The IFS Cloud implementation methodology adapts the traditional multi-phase approach with cloud-focused accelerators and operational safeguards:

  • Onboarding and Environment Provisioning: Automated setup of Build Place and Use Place cloud environments enables rapid, consistent provisioning, establishing clear ownership for environment administration and data sovereignty.
  • Phased Delivery with Continuous Validation: The customary phases - Initiate, Confirm Prototype, Establish Solution, Implement, and Go Live - are executed with cloud-specific emphasis on security configurations, cloud integration patterns, and scalability verification.
  • Collaboration-Driven Workshops: Emphasis on joint cloud readiness assessments, focusing on user roles, data migration to cloud, integration with cloud services, and cloud governance policy alignment.
  • Rigorous Cloud Testing: Integration of native cloud testing environments and continuous integration pipelines supports iterative solution validation, facilitating early detection and resolution of issues.
  • Change Management and Governance Automation: Leveraging cloud lifecycle management tools, governance is automated with integrated workflows for change approval, deployment orchestration, and rollback procedures.
  • Post-Go Live Cloud Operations: Clear processes for cloud incident management, platform updates, and customer support roles formalize ongoing ownership and quality assurance in the dynamic cloud context.

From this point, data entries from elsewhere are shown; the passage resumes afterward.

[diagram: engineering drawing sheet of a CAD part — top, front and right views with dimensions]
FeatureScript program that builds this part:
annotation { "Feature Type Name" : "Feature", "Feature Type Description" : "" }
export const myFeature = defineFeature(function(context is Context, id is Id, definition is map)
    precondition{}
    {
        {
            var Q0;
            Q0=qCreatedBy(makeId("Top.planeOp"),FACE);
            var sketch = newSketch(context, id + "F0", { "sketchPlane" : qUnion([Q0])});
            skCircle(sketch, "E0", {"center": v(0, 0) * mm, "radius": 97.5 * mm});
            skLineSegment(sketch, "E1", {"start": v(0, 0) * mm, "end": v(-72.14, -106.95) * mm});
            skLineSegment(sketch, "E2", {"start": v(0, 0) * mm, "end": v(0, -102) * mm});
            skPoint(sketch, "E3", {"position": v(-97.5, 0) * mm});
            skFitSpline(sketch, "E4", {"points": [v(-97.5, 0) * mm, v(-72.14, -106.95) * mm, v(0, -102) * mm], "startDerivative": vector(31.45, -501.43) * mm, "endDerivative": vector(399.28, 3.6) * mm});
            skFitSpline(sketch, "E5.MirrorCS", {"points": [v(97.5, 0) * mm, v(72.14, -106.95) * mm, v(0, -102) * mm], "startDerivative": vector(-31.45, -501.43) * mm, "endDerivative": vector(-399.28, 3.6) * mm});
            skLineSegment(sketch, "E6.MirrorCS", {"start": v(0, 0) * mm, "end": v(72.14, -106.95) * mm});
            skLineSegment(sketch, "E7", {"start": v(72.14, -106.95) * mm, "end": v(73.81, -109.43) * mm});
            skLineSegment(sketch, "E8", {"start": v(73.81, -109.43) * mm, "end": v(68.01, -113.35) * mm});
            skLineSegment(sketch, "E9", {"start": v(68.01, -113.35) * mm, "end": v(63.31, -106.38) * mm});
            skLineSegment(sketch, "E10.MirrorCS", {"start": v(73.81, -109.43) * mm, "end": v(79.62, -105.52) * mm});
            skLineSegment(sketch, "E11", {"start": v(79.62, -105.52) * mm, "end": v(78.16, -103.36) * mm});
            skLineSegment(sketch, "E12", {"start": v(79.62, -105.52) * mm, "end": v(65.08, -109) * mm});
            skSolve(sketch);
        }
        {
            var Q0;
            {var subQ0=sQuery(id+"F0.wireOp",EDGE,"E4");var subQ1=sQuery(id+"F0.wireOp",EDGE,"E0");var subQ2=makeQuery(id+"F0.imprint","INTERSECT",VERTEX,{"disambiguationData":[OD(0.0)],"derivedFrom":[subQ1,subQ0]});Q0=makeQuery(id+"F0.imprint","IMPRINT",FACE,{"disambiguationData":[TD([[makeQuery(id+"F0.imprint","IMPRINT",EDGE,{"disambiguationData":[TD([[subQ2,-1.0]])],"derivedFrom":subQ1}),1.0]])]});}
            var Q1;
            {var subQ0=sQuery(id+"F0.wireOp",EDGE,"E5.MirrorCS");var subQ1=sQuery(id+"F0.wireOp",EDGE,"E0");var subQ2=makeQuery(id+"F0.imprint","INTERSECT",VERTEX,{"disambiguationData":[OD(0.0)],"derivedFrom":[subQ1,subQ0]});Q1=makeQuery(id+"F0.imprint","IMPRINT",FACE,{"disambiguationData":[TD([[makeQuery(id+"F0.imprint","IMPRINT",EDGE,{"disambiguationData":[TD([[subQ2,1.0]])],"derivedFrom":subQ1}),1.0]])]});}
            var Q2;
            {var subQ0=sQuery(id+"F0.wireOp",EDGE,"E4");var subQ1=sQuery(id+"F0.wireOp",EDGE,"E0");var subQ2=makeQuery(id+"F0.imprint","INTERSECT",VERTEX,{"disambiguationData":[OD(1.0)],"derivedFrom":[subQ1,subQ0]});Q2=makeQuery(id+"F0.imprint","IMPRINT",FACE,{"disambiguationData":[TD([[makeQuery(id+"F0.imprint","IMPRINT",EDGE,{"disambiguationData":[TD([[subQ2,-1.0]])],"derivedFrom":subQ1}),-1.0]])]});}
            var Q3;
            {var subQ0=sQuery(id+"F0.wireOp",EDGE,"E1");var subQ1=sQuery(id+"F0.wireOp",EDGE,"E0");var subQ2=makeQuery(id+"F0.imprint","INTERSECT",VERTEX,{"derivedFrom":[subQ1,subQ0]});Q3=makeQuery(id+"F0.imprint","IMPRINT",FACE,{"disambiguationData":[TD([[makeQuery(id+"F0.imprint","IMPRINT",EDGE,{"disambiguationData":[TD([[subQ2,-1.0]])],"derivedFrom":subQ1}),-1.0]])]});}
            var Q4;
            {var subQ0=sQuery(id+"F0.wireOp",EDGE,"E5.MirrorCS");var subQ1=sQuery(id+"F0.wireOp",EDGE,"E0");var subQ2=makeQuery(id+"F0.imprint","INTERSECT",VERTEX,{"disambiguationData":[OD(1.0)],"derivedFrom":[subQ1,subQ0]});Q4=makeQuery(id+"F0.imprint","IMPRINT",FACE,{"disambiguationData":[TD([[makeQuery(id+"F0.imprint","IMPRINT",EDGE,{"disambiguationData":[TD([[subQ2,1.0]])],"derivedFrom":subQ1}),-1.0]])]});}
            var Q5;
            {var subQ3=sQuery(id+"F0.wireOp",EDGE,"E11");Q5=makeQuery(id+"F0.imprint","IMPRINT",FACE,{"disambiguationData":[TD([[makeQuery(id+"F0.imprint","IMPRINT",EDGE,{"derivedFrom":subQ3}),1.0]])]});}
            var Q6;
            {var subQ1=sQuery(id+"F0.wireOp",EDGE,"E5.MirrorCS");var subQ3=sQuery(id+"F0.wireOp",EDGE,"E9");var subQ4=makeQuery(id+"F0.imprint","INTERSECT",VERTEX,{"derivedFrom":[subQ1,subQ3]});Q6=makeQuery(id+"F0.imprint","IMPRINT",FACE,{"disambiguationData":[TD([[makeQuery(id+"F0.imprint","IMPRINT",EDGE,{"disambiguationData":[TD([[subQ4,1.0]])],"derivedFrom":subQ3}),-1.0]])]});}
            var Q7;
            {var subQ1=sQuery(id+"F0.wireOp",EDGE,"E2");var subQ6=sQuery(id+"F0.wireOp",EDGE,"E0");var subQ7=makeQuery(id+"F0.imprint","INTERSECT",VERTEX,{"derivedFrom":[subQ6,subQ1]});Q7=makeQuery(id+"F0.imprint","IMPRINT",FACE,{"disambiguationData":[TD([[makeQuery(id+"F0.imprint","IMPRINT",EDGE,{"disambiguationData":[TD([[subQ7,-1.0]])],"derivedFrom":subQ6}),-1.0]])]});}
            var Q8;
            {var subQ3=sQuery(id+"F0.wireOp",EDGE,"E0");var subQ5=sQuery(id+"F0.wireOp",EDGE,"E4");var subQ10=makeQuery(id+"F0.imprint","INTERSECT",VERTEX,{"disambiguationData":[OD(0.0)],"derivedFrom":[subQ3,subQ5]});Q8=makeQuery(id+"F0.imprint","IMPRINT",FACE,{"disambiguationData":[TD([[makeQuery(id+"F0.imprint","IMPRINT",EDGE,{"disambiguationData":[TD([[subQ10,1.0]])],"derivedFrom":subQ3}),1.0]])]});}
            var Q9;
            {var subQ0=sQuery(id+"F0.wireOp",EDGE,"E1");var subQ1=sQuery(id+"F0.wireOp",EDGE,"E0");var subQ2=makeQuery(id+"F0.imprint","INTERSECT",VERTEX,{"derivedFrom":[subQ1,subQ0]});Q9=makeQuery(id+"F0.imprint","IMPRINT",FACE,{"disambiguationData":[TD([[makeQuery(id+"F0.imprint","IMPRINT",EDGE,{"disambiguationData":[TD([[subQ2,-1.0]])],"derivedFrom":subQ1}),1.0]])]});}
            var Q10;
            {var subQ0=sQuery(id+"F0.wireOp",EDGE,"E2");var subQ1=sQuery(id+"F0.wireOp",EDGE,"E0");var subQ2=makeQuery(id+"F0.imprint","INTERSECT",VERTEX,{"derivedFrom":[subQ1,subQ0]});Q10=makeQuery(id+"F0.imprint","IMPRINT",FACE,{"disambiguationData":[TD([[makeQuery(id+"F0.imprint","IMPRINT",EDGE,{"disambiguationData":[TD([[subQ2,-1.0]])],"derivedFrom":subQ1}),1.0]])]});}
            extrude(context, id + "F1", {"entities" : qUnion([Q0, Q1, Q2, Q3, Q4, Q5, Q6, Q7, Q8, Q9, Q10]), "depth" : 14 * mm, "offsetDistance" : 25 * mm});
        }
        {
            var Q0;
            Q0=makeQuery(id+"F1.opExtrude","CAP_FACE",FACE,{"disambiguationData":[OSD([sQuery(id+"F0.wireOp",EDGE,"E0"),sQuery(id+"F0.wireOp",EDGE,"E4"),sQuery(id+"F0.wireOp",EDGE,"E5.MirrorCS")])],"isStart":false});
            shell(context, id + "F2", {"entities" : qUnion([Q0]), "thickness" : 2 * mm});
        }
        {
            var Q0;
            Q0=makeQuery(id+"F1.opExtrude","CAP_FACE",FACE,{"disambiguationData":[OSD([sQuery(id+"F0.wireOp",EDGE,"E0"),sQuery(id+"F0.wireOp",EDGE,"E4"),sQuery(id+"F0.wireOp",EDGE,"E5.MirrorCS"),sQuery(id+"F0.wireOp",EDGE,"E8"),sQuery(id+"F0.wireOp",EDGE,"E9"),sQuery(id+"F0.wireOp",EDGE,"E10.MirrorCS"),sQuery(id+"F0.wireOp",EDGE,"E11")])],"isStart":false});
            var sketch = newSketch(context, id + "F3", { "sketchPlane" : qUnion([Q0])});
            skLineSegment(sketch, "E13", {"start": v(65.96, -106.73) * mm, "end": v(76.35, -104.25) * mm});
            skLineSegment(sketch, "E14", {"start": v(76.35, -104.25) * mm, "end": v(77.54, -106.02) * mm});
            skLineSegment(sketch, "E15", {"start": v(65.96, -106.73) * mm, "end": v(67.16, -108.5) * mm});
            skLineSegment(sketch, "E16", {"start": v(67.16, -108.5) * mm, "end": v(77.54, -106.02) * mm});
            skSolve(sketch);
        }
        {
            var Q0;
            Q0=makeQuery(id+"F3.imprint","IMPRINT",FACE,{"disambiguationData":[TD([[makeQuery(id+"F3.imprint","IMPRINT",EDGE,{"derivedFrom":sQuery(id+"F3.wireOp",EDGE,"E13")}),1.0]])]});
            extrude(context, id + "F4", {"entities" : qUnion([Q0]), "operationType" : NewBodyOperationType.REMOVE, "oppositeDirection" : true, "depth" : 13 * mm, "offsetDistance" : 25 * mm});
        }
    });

This methodology enables customers to maximize the benefits of cloud agility while ensuring disciplined ownership and uncompromised quality standards.


Conclusion

Ownership and quality standards remain the twin pillars of successful enterprise software implementations, with evolving best practices adapting to innovations like Data Mesh and IFS Cloud. Combining domain-oriented data ownership with cloud shared responsibility models, supported by robust implementation methodologies, ensures that organizations can deploy, govern, and evolve their ERP solutions with confidence, security, and continuous value delivery.